Format every line of text read from the items below as a Markdown table with the columns Row and Line, numbering the rows in order and skipping blank lines. Leave the pictures out of the table.

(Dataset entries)
==*==
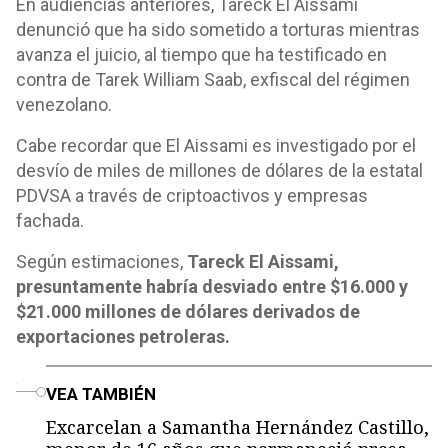
En audiencias anteriores, Tareck El Aissami
denunció que ha sido sometido a torturas mientras
avanza el juicio, al tiempo que ha testificado en
contra de Tarek William Saab, exfiscal del régimen
venezolano.
Cabe recordar que El Aissami es investigado por el
desvío de miles de millones de dólares de la estatal
PDVSA a través de criptoactivos y empresas
fachada.
Según estimaciones,
Tareck El Aissami,
presuntamente habría desviado entre $16.000 y
$21.000 millones de dólares derivados de
exportaciones petroleras.
o
VEA TAMBIÉN
Excarcelan a Samantha Hernández Castillo,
==*==
_YOUR RESPONSE:_
| Row | Line |
|---|---|
| 1 | En audiencias anteriores, Tareck El Aissami |
| 2 | denunció que ha sido sometido a torturas mientras |
| 3 | avanza el juicio, al tiempo que ha testificado en |
| 4 | contra de Tarek William Saab, exfiscal del régimen |
| 5 | venezolano. |
| 6 | Cabe recordar que El Aissami es investigado por el |
| 7 | desvío de miles de millones de dólares de la estatal |
| 8 | PDVSA a través de criptoactivos y empresas |
| 9 | fachada. |
| 10 | Según estimaciones, |
| 11 | Tareck El Aissami, |
| 12 | presuntamente habría desviado entre $16.000 y |
| 13 | $21.000 millones de dólares derivados de |
| 14 | exportaciones petroleras. |
| 15 | o |
| 16 | VEA TAMBIÉN |
| 17 | Excarcelan a Samantha Hernández Castillo, |